Why Isn’t Confidence taught in Schools?

Why Confidence Isn’t Taught in Schools and How SHIRUDO RYU Hybrid Karate helps Build It

As parents, we all want our children to be confident.

We want them to believe in themselves, speak up when it matters, make good decisions, and have the courage to face challenges. Yet confidence is one of the most important life skills a child can develop, and unfortunately, it’s not something that is directly taught in most schools.

Schools do an incredible job of teaching academic subjects. They teach literacy, numeracy, science, history and many other valuable skills. But confidence is different. Confidence is developed through experience, challenge, failure, persistence and achievement.

It isn’t taught from a textbook.

It is built through doing.

Confidence Means Speaking Up

Many children know the answer in class but are afraid to raise their hand.

Others avoid trying new activities because they worry about making mistakes or being judged by their peers.

Confident children aren’t fearless. They simply learn to act despite feeling nervous.

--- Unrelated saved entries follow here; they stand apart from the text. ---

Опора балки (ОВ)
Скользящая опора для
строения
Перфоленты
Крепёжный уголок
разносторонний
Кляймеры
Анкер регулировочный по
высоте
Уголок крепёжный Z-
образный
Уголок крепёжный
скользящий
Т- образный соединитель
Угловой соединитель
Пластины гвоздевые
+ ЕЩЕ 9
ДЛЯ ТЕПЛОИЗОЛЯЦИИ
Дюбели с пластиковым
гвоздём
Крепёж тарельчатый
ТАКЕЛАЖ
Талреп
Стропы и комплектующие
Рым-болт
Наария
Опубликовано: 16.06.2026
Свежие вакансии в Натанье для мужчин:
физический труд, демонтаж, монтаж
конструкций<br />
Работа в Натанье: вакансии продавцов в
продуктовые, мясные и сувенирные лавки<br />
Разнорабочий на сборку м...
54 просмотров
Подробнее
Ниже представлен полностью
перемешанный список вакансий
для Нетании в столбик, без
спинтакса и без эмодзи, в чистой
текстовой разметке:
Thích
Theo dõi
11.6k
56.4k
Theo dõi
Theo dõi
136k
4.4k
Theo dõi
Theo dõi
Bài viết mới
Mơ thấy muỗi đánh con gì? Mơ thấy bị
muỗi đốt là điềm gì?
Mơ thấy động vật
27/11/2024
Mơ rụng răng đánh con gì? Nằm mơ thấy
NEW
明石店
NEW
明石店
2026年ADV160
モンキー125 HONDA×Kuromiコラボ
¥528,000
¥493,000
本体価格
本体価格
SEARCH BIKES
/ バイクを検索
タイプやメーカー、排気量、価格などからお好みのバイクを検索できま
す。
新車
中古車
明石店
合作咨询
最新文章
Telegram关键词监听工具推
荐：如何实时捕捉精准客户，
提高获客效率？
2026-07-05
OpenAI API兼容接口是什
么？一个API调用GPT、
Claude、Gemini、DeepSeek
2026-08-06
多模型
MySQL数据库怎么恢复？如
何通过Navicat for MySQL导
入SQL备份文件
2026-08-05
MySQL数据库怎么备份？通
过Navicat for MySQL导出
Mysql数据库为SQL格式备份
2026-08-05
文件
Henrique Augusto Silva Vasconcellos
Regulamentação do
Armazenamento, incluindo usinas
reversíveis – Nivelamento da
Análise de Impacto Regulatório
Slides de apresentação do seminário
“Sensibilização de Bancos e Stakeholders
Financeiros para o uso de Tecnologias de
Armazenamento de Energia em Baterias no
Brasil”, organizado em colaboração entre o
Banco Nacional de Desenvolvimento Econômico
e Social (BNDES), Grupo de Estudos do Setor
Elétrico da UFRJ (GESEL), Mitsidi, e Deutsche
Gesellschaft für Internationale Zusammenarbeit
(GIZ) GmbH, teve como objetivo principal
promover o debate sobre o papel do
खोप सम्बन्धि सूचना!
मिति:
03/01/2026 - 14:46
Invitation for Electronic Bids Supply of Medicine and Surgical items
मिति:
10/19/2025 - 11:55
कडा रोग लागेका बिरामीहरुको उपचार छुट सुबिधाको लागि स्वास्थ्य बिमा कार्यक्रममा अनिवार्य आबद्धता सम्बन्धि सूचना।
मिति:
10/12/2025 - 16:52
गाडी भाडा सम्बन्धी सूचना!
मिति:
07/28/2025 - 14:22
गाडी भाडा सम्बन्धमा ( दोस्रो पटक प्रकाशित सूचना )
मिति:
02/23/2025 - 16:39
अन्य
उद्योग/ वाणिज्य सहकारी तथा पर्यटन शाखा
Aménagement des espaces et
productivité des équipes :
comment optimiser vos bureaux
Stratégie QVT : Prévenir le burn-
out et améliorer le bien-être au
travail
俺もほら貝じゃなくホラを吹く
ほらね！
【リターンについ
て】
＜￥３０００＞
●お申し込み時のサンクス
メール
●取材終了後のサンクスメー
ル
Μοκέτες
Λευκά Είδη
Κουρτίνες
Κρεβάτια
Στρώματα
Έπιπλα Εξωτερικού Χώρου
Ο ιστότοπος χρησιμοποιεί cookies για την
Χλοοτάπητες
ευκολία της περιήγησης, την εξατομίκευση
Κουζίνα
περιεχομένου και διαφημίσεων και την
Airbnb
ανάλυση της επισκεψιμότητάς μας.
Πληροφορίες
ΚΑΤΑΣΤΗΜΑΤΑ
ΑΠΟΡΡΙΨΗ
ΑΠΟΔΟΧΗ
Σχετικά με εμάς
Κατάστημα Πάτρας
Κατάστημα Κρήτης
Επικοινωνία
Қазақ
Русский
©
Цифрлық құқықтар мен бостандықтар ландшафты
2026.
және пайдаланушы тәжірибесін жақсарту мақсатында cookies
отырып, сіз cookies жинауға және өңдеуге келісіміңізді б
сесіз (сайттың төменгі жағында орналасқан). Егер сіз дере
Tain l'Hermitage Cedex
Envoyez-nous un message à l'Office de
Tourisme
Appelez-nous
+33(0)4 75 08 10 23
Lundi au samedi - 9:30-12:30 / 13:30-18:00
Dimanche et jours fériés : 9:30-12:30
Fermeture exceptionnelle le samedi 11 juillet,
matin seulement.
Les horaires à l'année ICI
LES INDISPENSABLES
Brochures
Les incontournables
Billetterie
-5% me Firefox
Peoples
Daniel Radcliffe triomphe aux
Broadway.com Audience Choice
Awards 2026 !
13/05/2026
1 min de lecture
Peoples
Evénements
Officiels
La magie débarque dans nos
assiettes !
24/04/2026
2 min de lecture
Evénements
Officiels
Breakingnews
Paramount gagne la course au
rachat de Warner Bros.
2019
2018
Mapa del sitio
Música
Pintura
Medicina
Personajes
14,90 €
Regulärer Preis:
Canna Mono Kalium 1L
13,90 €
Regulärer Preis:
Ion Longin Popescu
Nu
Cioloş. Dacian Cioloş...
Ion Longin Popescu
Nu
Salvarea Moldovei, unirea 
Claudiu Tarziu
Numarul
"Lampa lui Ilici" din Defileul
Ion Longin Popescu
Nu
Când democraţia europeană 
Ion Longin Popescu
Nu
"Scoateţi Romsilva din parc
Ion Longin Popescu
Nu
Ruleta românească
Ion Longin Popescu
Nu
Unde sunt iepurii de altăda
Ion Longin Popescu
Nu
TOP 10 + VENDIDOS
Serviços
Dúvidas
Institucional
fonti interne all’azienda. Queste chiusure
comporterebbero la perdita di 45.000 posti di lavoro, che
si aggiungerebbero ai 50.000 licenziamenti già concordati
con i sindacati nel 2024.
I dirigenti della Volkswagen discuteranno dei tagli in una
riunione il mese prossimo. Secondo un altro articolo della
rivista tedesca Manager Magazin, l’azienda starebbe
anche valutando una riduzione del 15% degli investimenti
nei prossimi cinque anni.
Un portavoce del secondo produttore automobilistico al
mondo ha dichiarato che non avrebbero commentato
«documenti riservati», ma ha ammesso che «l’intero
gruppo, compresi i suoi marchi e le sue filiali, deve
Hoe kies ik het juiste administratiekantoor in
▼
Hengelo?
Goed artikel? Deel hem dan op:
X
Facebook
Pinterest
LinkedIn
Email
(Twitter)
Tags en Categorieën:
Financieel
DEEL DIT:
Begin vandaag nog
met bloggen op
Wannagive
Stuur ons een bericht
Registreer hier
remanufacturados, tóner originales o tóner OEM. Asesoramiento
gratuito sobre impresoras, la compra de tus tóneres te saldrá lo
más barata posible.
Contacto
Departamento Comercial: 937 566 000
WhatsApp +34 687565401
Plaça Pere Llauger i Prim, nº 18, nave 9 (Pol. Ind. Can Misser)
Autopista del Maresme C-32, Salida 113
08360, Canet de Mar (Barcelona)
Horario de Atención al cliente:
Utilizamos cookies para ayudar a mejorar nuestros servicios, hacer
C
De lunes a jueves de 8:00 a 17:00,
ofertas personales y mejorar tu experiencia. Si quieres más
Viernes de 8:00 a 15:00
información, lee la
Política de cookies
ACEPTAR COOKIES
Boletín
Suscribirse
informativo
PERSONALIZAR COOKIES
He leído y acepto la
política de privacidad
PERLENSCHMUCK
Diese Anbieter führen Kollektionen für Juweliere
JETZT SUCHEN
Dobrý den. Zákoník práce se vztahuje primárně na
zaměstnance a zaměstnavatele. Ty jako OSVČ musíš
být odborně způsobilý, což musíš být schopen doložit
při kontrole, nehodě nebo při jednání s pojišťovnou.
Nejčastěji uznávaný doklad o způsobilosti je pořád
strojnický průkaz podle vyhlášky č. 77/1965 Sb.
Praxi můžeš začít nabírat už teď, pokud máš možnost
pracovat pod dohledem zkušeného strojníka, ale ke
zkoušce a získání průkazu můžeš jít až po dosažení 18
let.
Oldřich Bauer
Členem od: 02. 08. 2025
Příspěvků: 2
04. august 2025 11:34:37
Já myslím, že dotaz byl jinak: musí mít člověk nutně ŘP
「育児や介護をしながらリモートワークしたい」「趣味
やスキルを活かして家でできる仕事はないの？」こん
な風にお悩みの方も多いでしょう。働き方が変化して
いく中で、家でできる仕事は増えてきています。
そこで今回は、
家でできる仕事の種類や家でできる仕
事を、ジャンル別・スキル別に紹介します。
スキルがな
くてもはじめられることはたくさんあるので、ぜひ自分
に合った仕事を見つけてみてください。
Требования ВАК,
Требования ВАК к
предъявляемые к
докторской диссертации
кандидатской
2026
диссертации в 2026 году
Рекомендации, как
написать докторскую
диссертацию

In martial arts training, students are regularly encouraged to step outside their comfort zone. Whether it’s answering questions, demonstrating techniques in front of the class, leading warm-ups, or participating in grading examinations, they learn that speaking up and having a go is often far less scary than they imagined.

Over time, those small moments create lasting confidence.

Confidence Helps Children Handle Peer Pressure

One of the biggest challenges facing young people today isn’t physical bullying—it’s social pressure.

The pressure to fit in.

The pressure to follow the crowd.

The pressure to stay silent when something doesn’t feel right.

Children who lack confidence often seek approval from others because they don’t yet trust their own judgment.

Martial arts helps develop something incredibly valuable: self-belief.

When children work hard to achieve goals, earn new belts, and overcome challenges through their own effort, they begin to realise they don’t need constant validation from others.

They become more comfortable making decisions based on their values rather than the opinions of those around them.

Confidence Changes How Children Carry Themselves

Confidence isn’t always something you hear.

Often, it’s something you see.

You see it in posture.

You see it in eye contact.

You see it in the way a child walks into a room.

Martial arts teaches children to stand tall, make eye contact, communicate respectfully and carry themselves with purpose.

These simple habits have a powerful effect.

Research and real-world experience consistently show that confident body language can influence not only how others see us, but how we see ourselves.

When children learn to stand tall physically, they often begin standing taller emotionally as well.

Confidence Is Built Through Setbacks

Perhaps the biggest misconception about confidence is that it comes from winning.

In reality, confidence is built through overcoming challenges.

Every child will face setbacks.

They will make mistakes.

They will lose.

They will fail at things before they succeed.

The question isn’t whether setbacks will happen. The question is how they respond when they do.

Martial arts provides a safe environment where children learn that failure isn’t something to fear. It’s simply part of the learning process.

A technique doesn’t work? Try again.

A grading doesn’t go perfectly? Learn from it.

A challenge feels difficult? Keep showing up.

Each time a child works through adversity, their resilience grows.

And resilience is one of the strongest foundations of genuine confidence.

Building More Than Martial Artists

At SHIRUDO, our goal has never been simply to teach punches and kicks.

We use martial arts as a vehicle to develop confidence, discipline, resilience, respect and character.

Because one day, our students won’t remember every technique they learned.

But they will remember how it felt to believe in themselves.

And that confidence will stay with them long after they leave the training floor.

After all, confidence isn’t something that can be given to a child.

It’s something they build, one challenge at a time.